An anonymous reader quotes a report from Reuters: The Biden administration on Thursday unveiled a sweeping plan to slash greenhouse gas emissions from the U.S. power industry, one of the biggest steps so far in its effort to decarbonize the economy to fight climate change. The proposal would limit how much carbon dioxide power plants, which are the source of more than a quarter of U.S. emissions, can chuff into the atmosphere, putting the industry on a years-long course to install billions of dollars of new equipment or shut down. Environmental groups and scientists have long argued that such steps are crucial to curb global warming, but fossil fuel-producing states argue that they represent government overreach and threaten to destabilize the electric grid.
The proposal sets standards that would push power companies to install carbon capture equipment (CCS) that can siphon the CO2 from a plant’s smokestack before it reaches the atmosphere, or use super-low-emissions hydrogen as a fuel. The Environmental Protection Agency projects the plan would cut carbon emissions from coal plants and new gas plants by 617 million tons between 2028 and 2042, the equivalent of reducing the annual emissions of 137 million passenger vehicles. “Today we’re proposing new technology standards that will significantly reduce greenhouse gas emissions from fossil fuel power plants, protecting health and protecting our planet,” EPA Administrator Michael Regan told students at the University of Maryland on their last day of school on Thursday.
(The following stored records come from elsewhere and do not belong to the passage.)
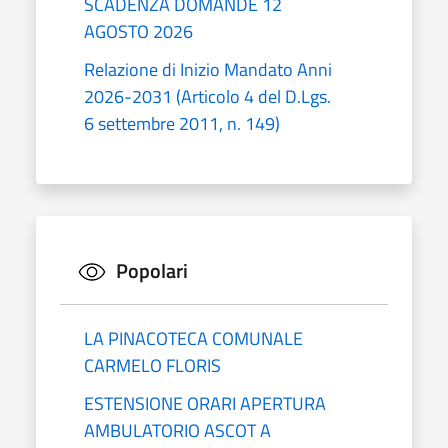
SCADENZA DOMANDE 12
AGOSTO 2026
Relazione di Inizio Mandato Anni
2026-2031 (Articolo 4 del D.Lgs.
6 settembre 2011, n. 149)
Popolari
LA PINACOTECA COMUNALE
CARMELO FLORIS
ESTENSIONE ORARI APERTURA
AMBULATORIO ASCOT A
Regan said that the agency has wielded the power of the federal Clean Air Act to craft the new power plant rules, along with a suite of other measures aimed at tackling vehicle emissions, as well as potent greenhouse gases methane and HFCs, that would reduce the equivalent of 15 billion tonnes of greenhouse gas emissions between 2022 and 2055. The proposal, more than 18 months in the making, reflects constraints imposed on the EPA by the Supreme Court, which ruled last year that the agency cannot impose a system-wide shift from fossil fuels to renewable energy, but can regulate plants by setting technology-based standards applied on-site.